### Your assignment
Pull out every line below containing the word "NOVIEMBRE".

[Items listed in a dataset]
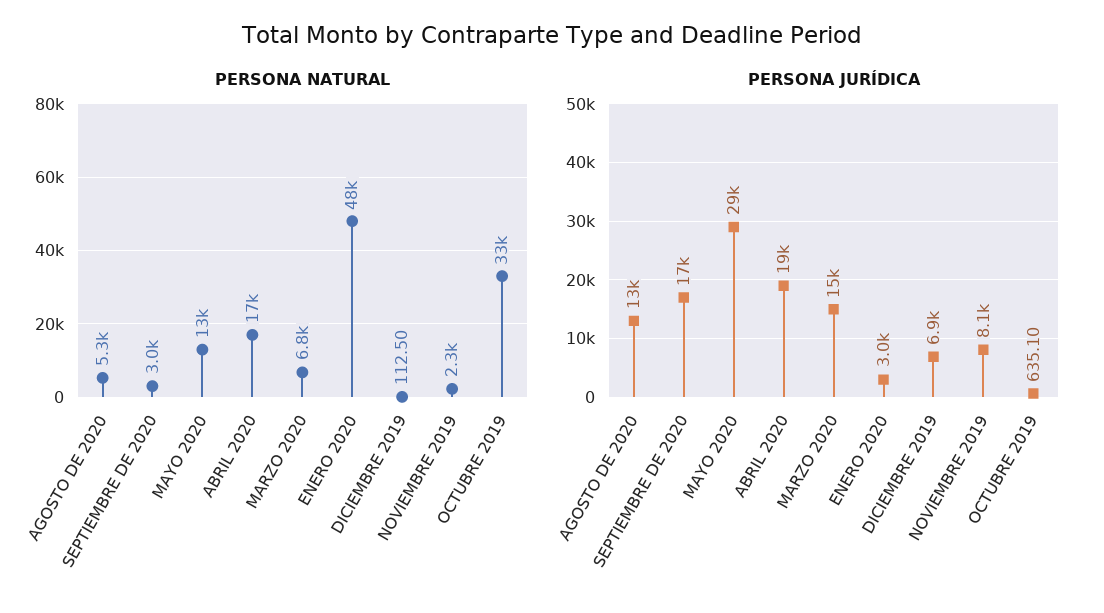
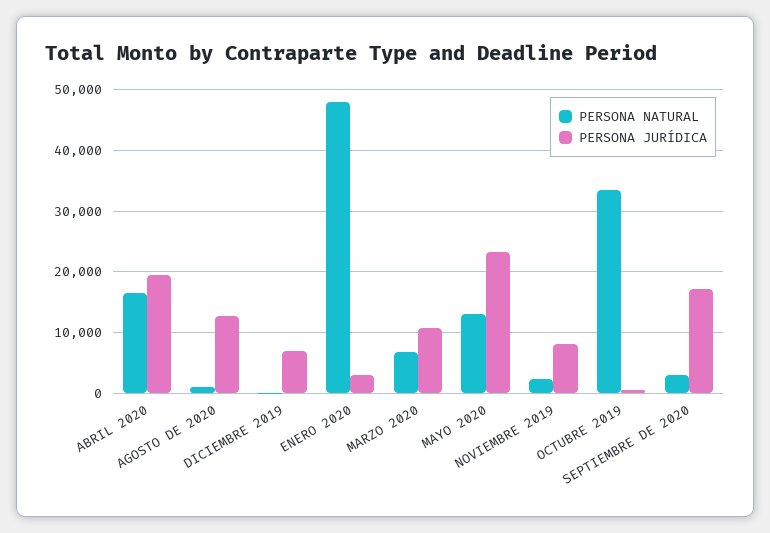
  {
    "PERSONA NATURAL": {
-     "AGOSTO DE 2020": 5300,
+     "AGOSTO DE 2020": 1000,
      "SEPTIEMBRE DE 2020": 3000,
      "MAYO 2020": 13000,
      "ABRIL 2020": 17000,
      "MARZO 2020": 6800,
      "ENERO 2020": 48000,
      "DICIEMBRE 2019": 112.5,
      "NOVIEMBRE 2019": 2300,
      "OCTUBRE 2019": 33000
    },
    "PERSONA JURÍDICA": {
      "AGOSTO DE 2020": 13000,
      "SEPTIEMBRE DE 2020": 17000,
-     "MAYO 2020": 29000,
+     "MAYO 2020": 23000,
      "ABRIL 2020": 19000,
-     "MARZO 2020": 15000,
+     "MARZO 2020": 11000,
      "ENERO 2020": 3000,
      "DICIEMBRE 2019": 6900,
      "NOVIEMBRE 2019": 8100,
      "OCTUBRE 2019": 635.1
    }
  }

==

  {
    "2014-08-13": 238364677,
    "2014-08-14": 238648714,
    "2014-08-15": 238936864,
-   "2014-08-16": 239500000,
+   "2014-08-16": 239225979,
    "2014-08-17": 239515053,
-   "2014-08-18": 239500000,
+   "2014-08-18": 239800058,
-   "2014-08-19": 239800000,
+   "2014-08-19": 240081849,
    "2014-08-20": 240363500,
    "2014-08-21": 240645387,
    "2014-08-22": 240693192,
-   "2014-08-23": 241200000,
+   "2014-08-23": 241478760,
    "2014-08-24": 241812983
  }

### Output of the exercise
      "NOVIEMBRE 2019": 2300,
      "NOVIEMBRE 2019": 8100,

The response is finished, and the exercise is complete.